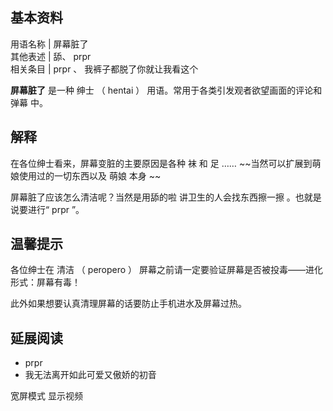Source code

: **基本资料**  
---  
用语名称  |  屏幕脏了   
其他表述  |  舔、  prpr   
相关条目  |  prpr  、  我裤子都脱了你就让我看这个   
  
**屏幕脏了** 是一种  绅士  （  hentai  ）  用语。常用于各类引发观者欲望画面的评论和  弹幕  中。

##  解释

在各位绅士看来，屏幕变脏的主要原因是各种  袜  和  足  …… ~~当然可以扩展到萌娘使用过的一切东西以及 萌娘  本身 ~~

屏幕脏了应该怎么清洁呢？当然是用舔的啦  讲卫生的人会找东西擦一擦  。也就是说要进行“  prpr  ”。

##  温馨提示

各位绅士在  清洁  （  peropero  ）  屏幕之前请一定要验证屏幕是否被投毒——进化形式：屏幕有毒！

此外如果想要认真清理屏幕的话要防止手机进水及屏幕过热。

##  延展阅读

  * prpr 
  * 我无法离开如此可爱又傲娇的初音 

宽屏模式  显示视频

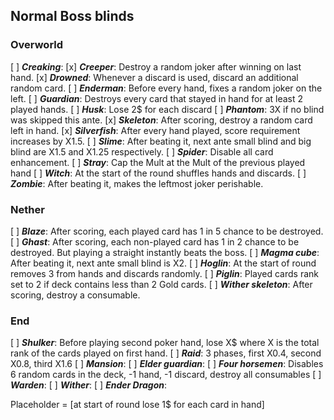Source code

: ## Normal Boss blinds
### Overworld
[ ] ***Creaking***: 
[x] ***Creeper***: Destroy a random joker after winning on last hand.
[x] ***Drowned***: Whenever a discard is used, discard an additional random card.
[ ] ***Enderman***: Before every hand, fixes a random joker on the left.
[ ] ***Guardian***: Destroys every card that stayed in hand for at least 2 played hands.
[ ] ***Husk***: Lose 2$ for each discard
[ ] ***Phantom***: 3X if no blind was skipped this ante.
[x] ***Skeleton***: After scoring, destroy a random card left in hand. 
[x] ***Silverfish***: After every hand played, score requirement increases by X1.5.
[ ] ***Slime***: After beating it, next ante small blind and big blind are X1.5 and X1.25 respectively.
[ ] ***Spider***: Disable all card enhancement.
[ ] ***Stray***: Cap the Mult at the Mult of the previous played hand
[ ] ***Witch***: At the start of the round shuffles hands and discards.
[ ] ***Zombie***: After beating it, makes the leftmost joker perishable.

### Nether
[ ] ***Blaze***: After scoring, each played card has 1 in 5 chance to be destroyed.
[ ] ***Ghast***: After scoring, each non-played card has 1 in 2 chance to be destroyed. But playing a straight instantly beats the boss.
[ ] ***Magma cube***: After beating it, next ante small blind is X2.
[ ] ***Hoglin***: At the start of round removes 3 from hands and discards randomly.
[ ] ***Piglin***: Played cards rank set to 2 if deck contains less than 2 Gold cards.
[ ] ***Wither skeleton***: After scoring, destroy a consumable.

### End
[ ] ***Shulker***: Before playing second poker hand, lose X$ where X is the total rank of the cards played on first hand.
[ ] ***Raid***: 3 phases, first X0.4, second X0.8, third X1.6
[ ] ***Mansion***: 
[ ] ***Elder guardian***:
[ ] ***Four horsemen***: Disables 6 random cards in the deck, -1 hand, -1 discard, destroy all consumables
[ ] ***Warden***: 
[ ] ***Wither***: 
[ ] ***Ender Dragon***: 



Placeholder = \[at start of round lose 1$ for each card in hand]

WORK REQUEST:
From the listing above, the lines starting with the one that has "[ ] ***Stray***: Cap" and running through the one that has "[ ] ***Wither skeleton***: After" should be copied exactly, ends included.

ANSWER TO THE PROBLEM:
[ ] ***Stray***: Cap the Mult at the Mult of the previous played hand
[ ] ***Witch***: At the start of the round shuffles hands and discards.
[ ] ***Zombie***: After beating it, makes the leftmost joker perishable.

### Nether
[ ] ***Blaze***: After scoring, each played card has 1 in 5 chance to be destroyed.
[ ] ***Ghast***: After scoring, each non-played card has 1 in 2 chance to be destroyed. But playing a straight instantly beats the boss.
[ ] ***Magma cube***: After beating it, next ante small blind is X2.
[ ] ***Hoglin***: At the start of round removes 3 from hands and discards randomly.
[ ] ***Piglin***: Played cards rank set to 2 if deck contains less than 2 Gold cards.
[ ] ***Wither skeleton***: After scoring, destroy a consumable.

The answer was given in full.